All was not lost. Every so often, dashing out the door to a party I would grab a mason jar of the liquid to add to Sprite (that was yummy!). Munching on a boozy peach would give you a nice warm glow. I'm not sure what ever happened to the rest of it but every so often we will remember the rum pot and have a good laugh.
But back to sangria. During university, we discovered a bottled, dirt cheap "sangria" in the wine section of our liquor store that was always a crowd pleaser. We enjoyed this drink for several years, but as time went on and I got more and more into cooking, I knew I could do better. Many years had passed since the rum pot, and I was feeling ready to get back into the fruit and liquor game (also, I could now afford to bankroll my culinary experiments) And so, before one party in our early married life, I went online and found a REAL sangria recipe. This recipe, from Martha Stewart, is very similar to that one. I remember being surprised that there is actually brandy in Sangria, and while it is optional in many recipes, I strongly suggest that you add it. It really adds a certain something to the drink.

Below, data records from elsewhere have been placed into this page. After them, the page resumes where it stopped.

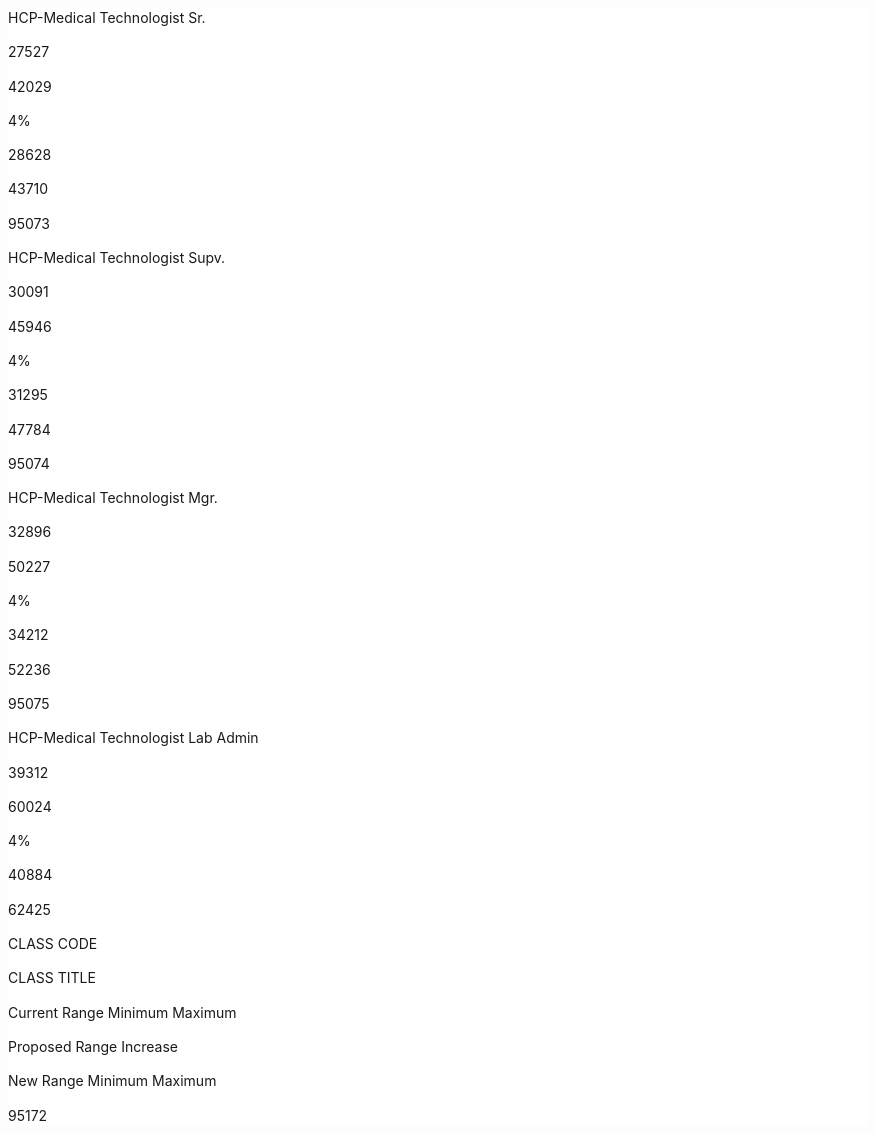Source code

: HCP-Medical Technologist Sr.

27527

42029

4%

28628

43710

95073

HCP-Medical Technologist Supv.

30091

45946

4%

31295

47784

95074

HCP-Medical Technologist Mgr.

32896

50227

4%

34212

52236

95075

HCP-Medical Technologist Lab Admin

39312

60024

4%

40884

62425

CLASS CODE

CLASS TITLE

Current Range Minimum Maximum

Proposed Range Increase

New Range Minimum Maximum

95172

And don't leave out the sliced citrus fruit either! This is a fabulous recipe for a summer party, and it's so easy to increase the recipe. A big punch bowl of sangria in the middle of your buffet is decorative as well as delicious, so dust off your punch bowl and go for it! I'm actually on the lookout for a cool, old school punch bowl with wee little cups, but in a pinch, or for a smaller batch of sangria, a large pitcher will do just fine. Once upon a time, I had the most perfect sangria pitcher. It was a tall, Mexican mouth blown glass pitcher with a rim of brown glass at the top. It was funky and summery, and it could hold a lot of sangria. It was a favorite guest at many parties until one day it literally fell out of the refrigerator. It smashed into a million pieces on the floor, and I have never found another pitcher that could quite take it's place.
Hopefully I will find a wonderful new pitcher soon, because summer is just around the corner and I have the most perfect patio for sipping sangria with a beautiful view of the mountains. We've decided we'd like to get a Turkish brazier with a cooking grill, and I have visions of tapas nights on the patio with lots and lots of delicious chilled Sangria to accompany all those small plates! And who knows, now that I'm in BC with all the bounty of the Okanagan Valley at my disposal, maybe it's time to try the Rum Pot again!
This is a different recipe than the one I originally tried with my mom. This recipe is actually called "Rum Pot, Bluenose Style." For those of you not in the know, Bluenose is an affectionate term for a Nova Scotian, which I am. I think it would be great to make a Bluenose Rum Pot using Okanagan fruit. As you will see, this recipe explains what probably went wrong with the fruit in our first attempt. So be advised if you are doing a version that has the fruit floating in a jar, you can expect discolouration.